3. The system of claim 2, wherein the ray direction is determined by multiplying pixel coordinates and a camera intrinsic parameter.
4. The system of claim 2, wherein the pixel depths t* on the image plane are determined as a function of μ′, rd, and a camera space covariance matrix Σ′ for the 3D Gaussian.
5. The system of claim 1, configured to apply gradient descent to configure camera space center points for the 3D Gaussians, based on a distribution of the 3D Gaussians in a camera space at expected un-projected ray depth positions.
6. The system of claim 1, configured to apply gradient descent to configure camera space covariant matrices for the 3D Gaussians.
7. The system of claim 1, configured to filter out 3D Gaussians smaller than pixel sizes according to a variance of an applied low-pass kernel.
8. The system of claim 7, wherein a strength of the low-pass kernel is configured to vary for different ones of the 3D Gaussians under different views based on a z-depth of each 3D Gaussian from a camera position and a camera focal length.
9. The system of claim 7, further comprising a training objective configured to regularize the 3D Gaussians to a similar appearance before and after the low-pass kernel is applied.
10. The system of claim 1, further configured with a maximum blending weight to measure the contribution of each 3D Gaussian to training views.
11. The system of claim 10, further configured to prune 3D Gaussians for which the contribution to the training views fails to satisfy a configured threshold.
12. The system of claim 1, further configured to duplicate 3D Gaussians comprising a densification priority satisfying a configured threshold.
13. The system of claim 12, further configured to duplicate a top number of the 3D Gaussians having the highest densification priority.
14. A process comprising:
initializing a set of 3D Gaussian distributions;
un-projecting pixels from two-dimensional planes in an image space to expected depth positions on the 3D Gaussian distributions in a camera space; and
rendering an image comprising the pixels based on evaluating the 3D Gaussian distributions at the expected un-projected depth positions.

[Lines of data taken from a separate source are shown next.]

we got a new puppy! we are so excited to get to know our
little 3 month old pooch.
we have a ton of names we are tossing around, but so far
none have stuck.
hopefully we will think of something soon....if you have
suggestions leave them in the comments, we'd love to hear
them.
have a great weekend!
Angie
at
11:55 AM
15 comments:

15. A computer system comprising:
at least one data processor; and
a memory configured with instructions that, when applied to the at least one data processor, configure the computer system to:
un-project pixels from two-dimensional planes in an image space to expected depth positions on a plurality of 3D Gaussian distributions in a camera space; and
render the pixels based on characteristics of the 3D Gaussian distributions at the expected un-projected depth positions.

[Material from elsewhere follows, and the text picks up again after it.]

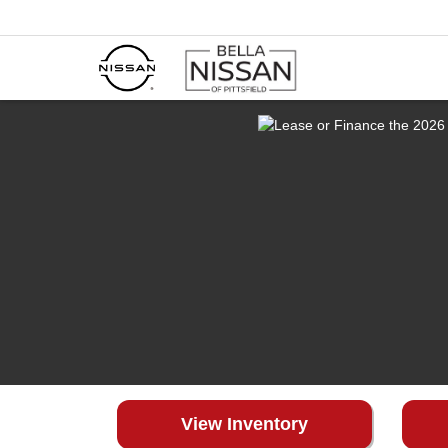
View Inventory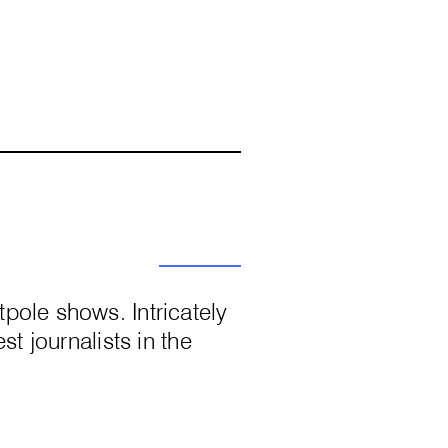
pole shows. Intricately
st journalists in the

16. The computer system of claim 15, wherein the data processor is a graphics processing unit.
17. The computer system of claim 15, the memory further configured with instructions that, when applied to the at least one data processor, configure the computer system to apply gradient descent to configure camera space center points for the 3D Gaussians, based on a distribution of the 3D Gaussians in a camera space at the expected un-projected ray depth positions.

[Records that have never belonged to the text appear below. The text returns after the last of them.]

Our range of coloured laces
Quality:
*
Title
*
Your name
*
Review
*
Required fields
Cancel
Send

18. The computer system of claim 15, the memory further configured with instructions that, when applied to the at least one data processor, configure the computer system to filter out 3D Gaussians smaller than pixel sizes according to a variance of an applied low-pass kernel.
19. The computer system of claim 18, the memory further configured with instructions that, when applied to the at least one data processor, configure the computer system to configure a strength of the low-pass kernel to vary for different ones of the 3D Gaussians under different views based on a z-depth of each 3D Gaussian from a camera position and a camera focal length.
20. The computer system of claim 15, further configured to prune 3D Gaussians for which a contribution to training views fails to satisfy a configured threshold.